* TO DO
1. Translate this sentence from the thread on over-the-air program guides into Spanish: "Dish added sub-channel guide data for many cities."
2. Pick up the thread on over-the-air program guides after its last post and write what follows.

* DOCUMENT EXTRACT
______

# OTA Guide Data



## cpufixer1 (Jun 10, 2003)

The other day I was looking at the guide. I noticed that all my OTA channels including second and third sub-channels had real guide data. I thought, wow, they finally upgraded the software. Now it's gone again. Now it just says "Local" on all the channels 00#-2 and 00#-3. Anything going on ?


----------



## Michael P (Oct 27, 2004)

If you don't subscribe to LIL's you are not supposed to get the data. 

I have a suspicion as to why some of us are now getting a glimpse of the data, however I'm not willing to post it out in the open, less they find out how it's happening and put the kabash to it (as already was the case for you).

By the time the next s/w version comes out the guide data will be gone again maybe they just spooled it. In any case I've been getting the data for several months now including some OOM stations I can receive and subchannels. If the subchanel data was correct, and worked like the "main channel" data does, I migh just break down and get LIL's (only if they add a in-DMA station I cannot receive OTA that today is only availabe on D*).


----------



## mwgiii (Jul 19, 2002)

Not quite Michael.

Dish added sub-channel guide data for many cities.

It apparently caused problems with some receivers so Dish removed all of the sub-channel guide data.

Check the uplink reports in the Dish forum for details.


----------



## Michael P (Oct 27, 2004)

Sorry I mis-read the original post. I thought he lost all OTA guide data, ot just the subchannels.

Last time I looked I had subchannel data for some, but not all subchannels. They did not work correctly becuase the subchannel data was in the epg only and not also in the browse-banner. At least I could see what was on a subchannel while in the epg, however if I was already watching the subchannel it was "Information not avaialable".

Also the channel name was substituted for the program name ("WVIZ-2") in the browse-banner - even for the ".1" channel of my 2 PBS stations (probably because the analog feed's programs was on ".2" or ".3" with PBS HD being the ".1" on one of the channels and "Create being the ".1" on the other). I never tried a test recording to see if any info would display on the recorded event. If the subchannels have gone away I'm sorry I did not take the time to test them out sooner.

Also I saw, for only one day, the subchannel channel info for Youngstown's WYFX (.2 of WKBN-DT). WYFX is one of those rare LPTV statons that actually got carried in an LIL package (it's the FOX affilliate run by the CBS afiliate). It's OOM for me but I get it 24/7 thanks to their signal being one of the strongest in NE Ohio!


----------



## Michael P (Oct 27, 2004)

Well I looked and I still have some subchannel guide data, however some recent additions have dissappeared.

______

* GIVEN MATERIAL
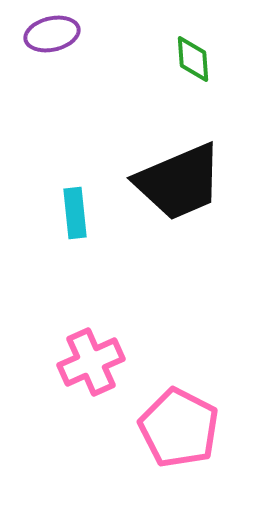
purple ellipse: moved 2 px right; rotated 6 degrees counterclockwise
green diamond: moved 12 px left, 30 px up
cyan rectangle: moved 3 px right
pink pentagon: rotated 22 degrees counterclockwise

______

* TASK-BY-TASK RESULTS
1. Dish añadió datos de guía para subcanales en muchas ciudades.

2.
PBS stations have to be driving the E* techs crazy. There is no standardization in how they utilize their digital OTA signals. For example: there are 2 PBS stations in my DMA: WVIZ and WEAO. Until very recenty only WEAO carried their main feed on a digital subchannel (.2). Now WVIZ added thiers on .3. The PBS HD feed is only carried by WVIZ on 25.1. That data was MIA in the guide since I first started geting OTA data but recently it started showed up - that was only for a few days, however. 25.2 is "The Ohio Channel", ever since I got OTA data the guide data was present, and correct! WEAO also carries "The Ohio Channel" but the guide data is displayed incorrectly on 49.3, with an "off air" listing during prime time (it never goes off air - however if WEAO ever gets PBS HD back on the air the .3 signal will go off air in prime time to make "room"). That too has been there from the start.

Hang in there, at least they are trying to get it right. I wish I knew who to call to let them know about the browse-banner issue. I believe that missing component is what is causing all the functionality problems with the subchannel data.


----------



## Michael P (Oct 27, 2004)

L330 wacked the free OTA guide  

I did not say much here while I was gettig it for fear they would "fix" this situation. What caused the guide data to appear was the remapping of Home Shopping Network to ch 84. I still can see ch 84 if I shut off "enable antenna locals".

I now see a channel called "EEPG" (and a 5-digit channel number) which only shows up when I channel up in "all Chan" beyond the highest channel in the guide (it used to rollover to the lowest OTA channel). It says EEPG is a subscription channel that I have not subscribed to. I take it this is the OTA guide data channel that they finally found a way to lock out.

I wonder how much it cost E* to write the code to lock out the free guide data. I refuse to buy my LIL locals becuase they are overcompressed and I can get them all in both analog and digital OTA better than what is sent via the satellite.


----------



## SteveB (Aug 18, 2004)

I lost all of the OTA guide info. Had all the OTA info, including the subchannels for about 4 months. I do not subcribe to LIL locals since I get perfect OTA reception. Called the E* helpless desk, the friendly technician was clueless, she had me do a power plug reboot, then said it may take 24 hours for the data to download. Since I just renewed the yearly everything subscription for over a grand a year, they must have felt I should pay more for the data that is normally provided for free to cable and DirectTV customers. 

Why the new version? The old version worked well.

end of rant.


----------



## Michael P (Oct 27, 2004)

The new version probably was pushed due to the new start of daylight savings time. The "free EPG" was fixed in other model DVR's (and the 811) before ours was, so I guess we were lucky to have the free guide as long as we did.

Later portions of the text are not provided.